:: Task objective ::
The required result is a copy of each line below in which "lines" appears.

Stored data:
※ ※ ※

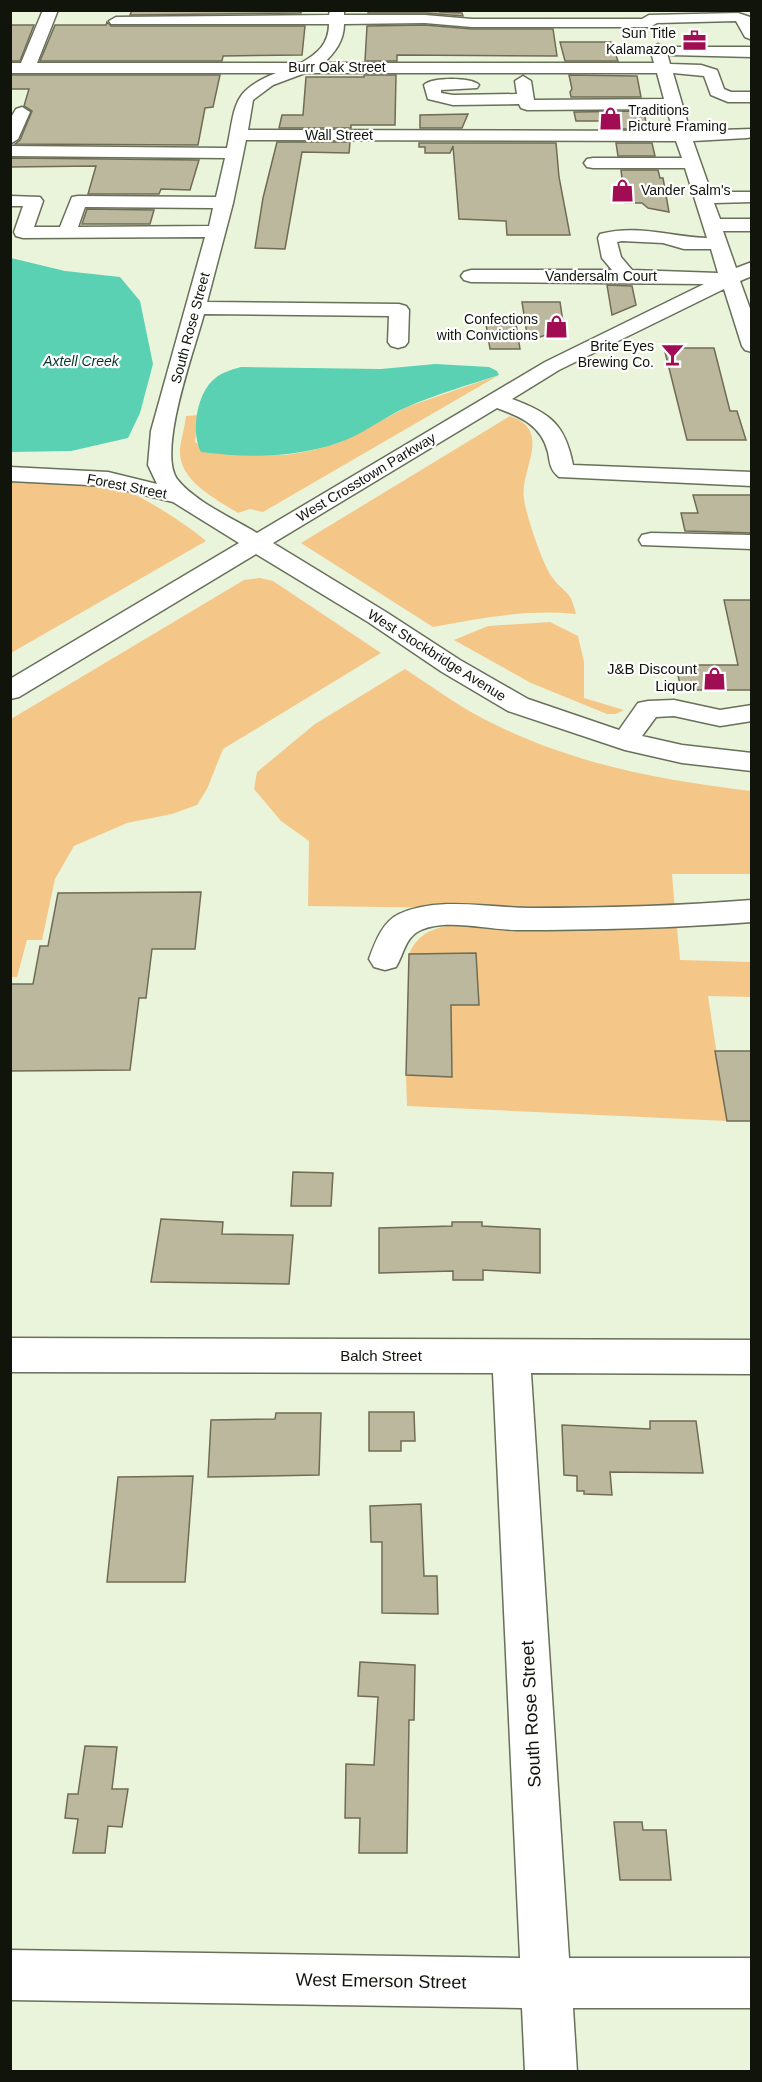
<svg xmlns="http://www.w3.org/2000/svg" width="762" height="2082" font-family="Helvetica,sans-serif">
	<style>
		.green { fill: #f4c788 }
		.water { fill: #5ad1b3 }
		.building { fill: #bcb89e; stroke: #706c54; stroke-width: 1.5 }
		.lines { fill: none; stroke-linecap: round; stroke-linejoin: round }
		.minor-casing { stroke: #677059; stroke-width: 3 }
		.minor { fill: #fff; fill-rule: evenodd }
		.labels { text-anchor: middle; stroke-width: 4.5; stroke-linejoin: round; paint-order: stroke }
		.far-poi-label { font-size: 14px; fill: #11140b; stroke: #fff; text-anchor: end }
		.far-street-label { font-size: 14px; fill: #11140b; stroke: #fff }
		.far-water-label { font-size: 14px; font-style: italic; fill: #00372c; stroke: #fff }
		.poi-label { font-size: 15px; fill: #11140b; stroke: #fff; text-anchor: end }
		.street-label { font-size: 15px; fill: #11140b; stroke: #fff }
		.near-street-label { font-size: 18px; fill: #11140b; stroke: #fff }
	</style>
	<rect width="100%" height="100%" fill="#eaf4da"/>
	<path class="green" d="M499 375 263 512 250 509 238 513C215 498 178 481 180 449 181 438 185 427 186 416L198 415 195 442 218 454 286 455 309 451 339 443 407 407Z
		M510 416C554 431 519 470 524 499 526 515 543 565 552 577 565 595 570 588 576 614 528 609 481 618 433 627L301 543Z
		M11 482C41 482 74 480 104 483 127 485 188 525 206 541L11 653Z
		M260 578 273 581 381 653 223 749 207 789 197 805 172 814 127 823 74 846 55 879 42 940H27L17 977H11V719L244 580Z
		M550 622 578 636 584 662V698L624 710 616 714H607L531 683 454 640 488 626Z
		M405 669C430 685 455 704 482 718 567 763 658 780 751 791V874H672L675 911 308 906 309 841 281 821 254 789 257 772 315 724Z
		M469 924 677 928 680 960 751 962V997L708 996 727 1121 407 1106 406 1075 452 1076 451 1005 479 1004 476 953 409 954C420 928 444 925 469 924Z"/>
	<path class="water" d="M11 258 65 271 120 277 140 301 153 364 140 413 128 438 71 451 11 452Z
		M435 364 489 367 497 371 499 375C468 385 437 394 407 407 384 417 362 435 338 443 294 458 246 458 201 452 191 433 196 397 212 381 220 373 230 370 241 367L381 369Z"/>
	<path class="building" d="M132 10H301V13L130 15Z
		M368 10H440V12L462 13 463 16 425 13H368Z
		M107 22 111 26H305L302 55 223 56 222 61H40L55 25H106Z
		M10 25H34L20 61H10Z
		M425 25 472 29H553L557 56 397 55V61H365L367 26Z
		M560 42H611L618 61H565Z
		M10 75H220L213 107 205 108 198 145 15 144 20 140 32 111 24 106 29 89H10Z
		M364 75H396L395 125H351V128H279L282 115H303L306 77H364Z
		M569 75 637 76 641 97H571L570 92 572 89Z
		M644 111 647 129H613L612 121H576L574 112Z
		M468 114 462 128H420V115Z
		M277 142H350L349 153 302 152 285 249 255 248 263 198Z
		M419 143H556L559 177 570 235H507L506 221 459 219 453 146 450 153H425V147H419Z
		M616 143H652L655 156H618Z
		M10 158 199 160 190 190 161 189 159 194H88L96 166 10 167Z
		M621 170H658L660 178H663L669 212 648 208 642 203H625Z
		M87 209 154 210 150 224H82Z
		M607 285 632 286 636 305 612 315Z
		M522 302H560L564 329 528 341Z
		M486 324H516L520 349H490Z
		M664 348H714L730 411H737L746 440H687Z
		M693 495H752V533L685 531 681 513H698Z
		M724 600H752V690H681L676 665H738Z
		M201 892 195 949H152L146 998H139L130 1070 10 1071V984H33L40 946H48L58 893Z
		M476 953 479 1005H451L452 1077 406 1075 409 954Z
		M715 1051H752V1121H727Z
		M293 1172 333 1173 331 1206H291Z
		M161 1219 223 1222 222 1234 293 1235 289 1284 151 1282Z
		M452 1222H482V1226L540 1229V1273L483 1270V1280H453V1271L379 1273V1228L452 1226Z
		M369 1412H414L415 1441H401V1451H369Z
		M276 1413H321L319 1475 208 1477 211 1420 275 1419Z
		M650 1421H696L703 1473 610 1472 612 1495 584 1494V1491H577V1476L564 1475 562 1425 650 1429Z
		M193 1476 185 1582H107L118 1477Z
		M421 1504 424 1576H437L438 1614 382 1613V1542H371L370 1506Z
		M360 1662 415 1665 414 1720H409L407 1853H359L360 1818H345L346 1764 374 1765 378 1697 358 1696Z
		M85 1746 117 1747 112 1789H128L122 1827 108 1826 105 1853H73L78 1819 65 1818 68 1794H78Z
		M614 1822H642L643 1830H666L671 1880H620Z"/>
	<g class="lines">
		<defs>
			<path id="minor" d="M43 10H58L37 63H301C317 54 329 44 329 24H111L109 21 116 17 329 15 330 10H344V15H425L472 19H642L649 15 738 13 750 17V39L745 37 736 21 657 23 650 27H472L425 23 344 24C344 41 335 52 324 63H654L650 49 658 44 666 49 670 64 701 65 717 70 724 89 731 92H752V102H728L711 95 704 76 673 73 690 131 752 129V137L747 138 693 141 711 192H752V202L714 203 720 219H752V231H723L736 268 752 262V276L740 281 752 314V352L745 350 742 346 724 289 559 370 512 399C550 413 565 424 573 465L752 472V486L559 477C550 470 550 463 548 452 541 425 521 417 497 408L273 543 386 612 460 660 528 699 619 730 638 703 648 701 674 700 720 710 752 705V721L720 726 674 716 656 717 642 736 682 745 752 753V771L682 763 625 750 508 711 442 672 368 622 256 554 19 697 10 699V679L239 543 173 502 108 486 10 481V467L108 472 157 484 148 465 151 431 205 237 23 238 16 236 14 232 23 206H10V196L40 197 43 201 34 227H60L72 197 78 196 216 197 225 158 10 156V146L227 148C236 105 231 91 276 73H10V63H21ZM305 73H657L664 99 534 100 531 81 523 76 515 81 517 94 453 95 441 93V90L477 88 479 85C472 77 431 77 424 85L428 99 453 105 519 104 521 108 527 110 667 109 673 131 248 130 253 100 273 85ZM246 140 676 141 682 158H593L587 159 584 163 587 167 593 168H685L707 238C670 237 639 224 600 234L598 238 602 258 612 270H471L464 272 461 276 464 280 471 282 704 284 545 362 257 533C232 518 194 501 177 479 157 451 195 348 204 314L389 316 388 342 391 346 398 348 405 346 408 342 409 310 406 306 399 304 207 302 233 203ZM85 207 213 208 209 226 78 227ZM622 241 663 243 684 249H711L718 273 632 270 621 257 617 242Z
				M676 47H752V57L671 55 668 52Z
				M22 107 30 112 18 139 10 144V119L16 109Z
				M651 533 752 535V549L642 545 639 540 642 535Z
				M752 900V922C673 928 595 930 517 930 490 930 446 918 421 930 405 937 404 954 396 967L385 970 374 967 369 959C375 943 382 922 399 914 440 896 488 908 531 908 605 908 678 906 752 900Z
				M10 1338 752 1340V1374L531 1373 569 1958H752V2008H573L577 2072H525L522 2008 10 2000V1950L520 1958 493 1373 10 1372Z"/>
		</defs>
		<use href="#minor" class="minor-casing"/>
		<use href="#minor" class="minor"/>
	</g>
	<defs>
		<symbol id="office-bare" viewBox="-9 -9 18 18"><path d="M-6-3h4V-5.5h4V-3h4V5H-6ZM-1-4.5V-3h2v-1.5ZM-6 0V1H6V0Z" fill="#a10d52" stroke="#fff" stroke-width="2.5" paint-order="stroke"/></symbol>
		<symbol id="shop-bare" viewBox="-9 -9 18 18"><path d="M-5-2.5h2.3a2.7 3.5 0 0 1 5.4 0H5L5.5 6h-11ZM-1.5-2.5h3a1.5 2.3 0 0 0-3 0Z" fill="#a10d52" stroke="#fff" stroke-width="2.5" paint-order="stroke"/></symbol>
		<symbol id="bar-bare" viewBox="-9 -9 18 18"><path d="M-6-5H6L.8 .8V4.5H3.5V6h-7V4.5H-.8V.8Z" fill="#a10d52" stroke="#fff" stroke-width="2.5" paint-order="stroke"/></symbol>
	</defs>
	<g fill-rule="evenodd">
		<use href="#office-bare" x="678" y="24" width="33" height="33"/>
		<use href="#shop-bare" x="594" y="102" width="33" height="33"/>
		<use href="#shop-bare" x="606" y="174" width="33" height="33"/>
		<use href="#shop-bare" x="540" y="310" width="33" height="33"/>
		<use href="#bar-bare" x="656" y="338" width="33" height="33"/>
		<use href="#shop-bare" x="698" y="662" width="33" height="33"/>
	</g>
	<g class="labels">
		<g class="far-poi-label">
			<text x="676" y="38">Sun Title<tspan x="676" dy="16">Kalamazoo</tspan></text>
			<text x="628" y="115" text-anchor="start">Traditions<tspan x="628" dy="16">Picture Framing</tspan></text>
			<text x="641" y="195" text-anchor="start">Vander Salm's</text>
			<text x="538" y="324">Confections<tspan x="538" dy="16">with Convictions</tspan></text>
			<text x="654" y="351">Brite Eyes<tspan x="654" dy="16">Brewing Co.</tspan></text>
		</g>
		<g class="far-street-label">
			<text x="337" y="72">Burr Oak Street</text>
			<text x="339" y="140">Wall Street</text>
			<text x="601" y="281">Vandersalm Court</text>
			<text transform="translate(190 328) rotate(-75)" y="5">South Rose Street</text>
			<text transform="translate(366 477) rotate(-31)" y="5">West Crosstown Parkway</text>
			<text transform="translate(127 486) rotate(11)" y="5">Forest Street</text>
			<text transform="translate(437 655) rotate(32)" y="5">West Stockbridge Avenue</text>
		</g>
		<g class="far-water-label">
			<text x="81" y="366">Axtell Creek</text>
		</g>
		<g class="poi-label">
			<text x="697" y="674">J&amp;B Discount<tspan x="697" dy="17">Liquor</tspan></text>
		</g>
		<g class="street-label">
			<text x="381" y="1361">Balch Street</text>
		</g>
		<g class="near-street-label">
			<text transform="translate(531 1714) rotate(-93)" y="6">South Rose Street</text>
			<text transform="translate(381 1981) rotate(1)" y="6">West Emerson Street</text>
		</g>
	</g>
	<rect width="762" height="2082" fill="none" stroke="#11140b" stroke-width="24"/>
</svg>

※ ※ ※

:: Solution below ::
		.lines { fill: none; stroke-linecap: round; stroke-linejoin: round }
	<g class="lines">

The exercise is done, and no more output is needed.